TASK PROMPT: Filter these entries down to the lines that hold the word "άνεμοι", and show each of them.

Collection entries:
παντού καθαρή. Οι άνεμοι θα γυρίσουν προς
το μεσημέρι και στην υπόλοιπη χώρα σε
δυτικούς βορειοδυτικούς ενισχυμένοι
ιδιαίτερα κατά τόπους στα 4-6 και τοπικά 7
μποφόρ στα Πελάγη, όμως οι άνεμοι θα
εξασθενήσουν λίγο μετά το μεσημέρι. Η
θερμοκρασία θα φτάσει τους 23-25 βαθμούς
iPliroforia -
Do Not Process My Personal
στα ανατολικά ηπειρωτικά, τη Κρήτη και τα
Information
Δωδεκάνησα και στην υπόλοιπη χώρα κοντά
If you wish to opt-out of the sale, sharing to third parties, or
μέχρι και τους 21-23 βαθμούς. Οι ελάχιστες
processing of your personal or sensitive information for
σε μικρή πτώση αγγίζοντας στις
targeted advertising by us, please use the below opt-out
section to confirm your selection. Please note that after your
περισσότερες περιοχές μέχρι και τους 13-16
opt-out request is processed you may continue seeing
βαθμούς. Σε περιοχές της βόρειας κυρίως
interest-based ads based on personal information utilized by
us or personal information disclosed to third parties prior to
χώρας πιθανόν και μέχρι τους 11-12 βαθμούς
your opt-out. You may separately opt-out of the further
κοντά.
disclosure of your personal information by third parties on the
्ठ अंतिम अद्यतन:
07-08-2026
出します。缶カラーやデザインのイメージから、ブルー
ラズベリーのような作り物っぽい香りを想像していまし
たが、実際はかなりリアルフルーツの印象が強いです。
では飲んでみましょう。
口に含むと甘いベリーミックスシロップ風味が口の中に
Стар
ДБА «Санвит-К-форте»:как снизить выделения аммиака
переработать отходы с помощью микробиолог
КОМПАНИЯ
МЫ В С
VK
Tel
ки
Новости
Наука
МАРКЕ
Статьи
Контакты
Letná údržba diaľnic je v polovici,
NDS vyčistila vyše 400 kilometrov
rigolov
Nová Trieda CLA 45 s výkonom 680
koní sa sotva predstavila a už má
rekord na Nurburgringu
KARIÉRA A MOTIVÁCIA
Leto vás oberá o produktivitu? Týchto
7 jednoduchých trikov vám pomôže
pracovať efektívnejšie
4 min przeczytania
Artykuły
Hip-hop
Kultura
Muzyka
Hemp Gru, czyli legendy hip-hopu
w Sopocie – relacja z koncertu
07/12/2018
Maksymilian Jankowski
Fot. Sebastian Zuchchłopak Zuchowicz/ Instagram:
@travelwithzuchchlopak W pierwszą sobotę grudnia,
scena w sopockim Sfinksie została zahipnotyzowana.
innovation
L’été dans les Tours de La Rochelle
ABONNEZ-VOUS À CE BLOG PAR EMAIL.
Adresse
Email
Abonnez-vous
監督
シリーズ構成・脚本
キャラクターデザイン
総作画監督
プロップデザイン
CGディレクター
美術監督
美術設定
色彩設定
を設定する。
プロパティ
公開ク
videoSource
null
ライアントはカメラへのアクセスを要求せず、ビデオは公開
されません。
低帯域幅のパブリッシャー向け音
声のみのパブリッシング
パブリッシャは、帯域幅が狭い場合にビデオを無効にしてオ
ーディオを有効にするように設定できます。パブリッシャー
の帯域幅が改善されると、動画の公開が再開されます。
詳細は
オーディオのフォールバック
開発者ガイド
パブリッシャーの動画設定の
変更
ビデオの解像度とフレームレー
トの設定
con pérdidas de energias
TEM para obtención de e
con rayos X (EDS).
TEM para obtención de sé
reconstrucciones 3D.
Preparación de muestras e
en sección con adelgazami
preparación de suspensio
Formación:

TASK ANSWER:
παντού καθαρή. Οι άνεμοι θα γυρίσουν προς
μποφόρ στα Πελάγη, όμως οι άνεμοι θα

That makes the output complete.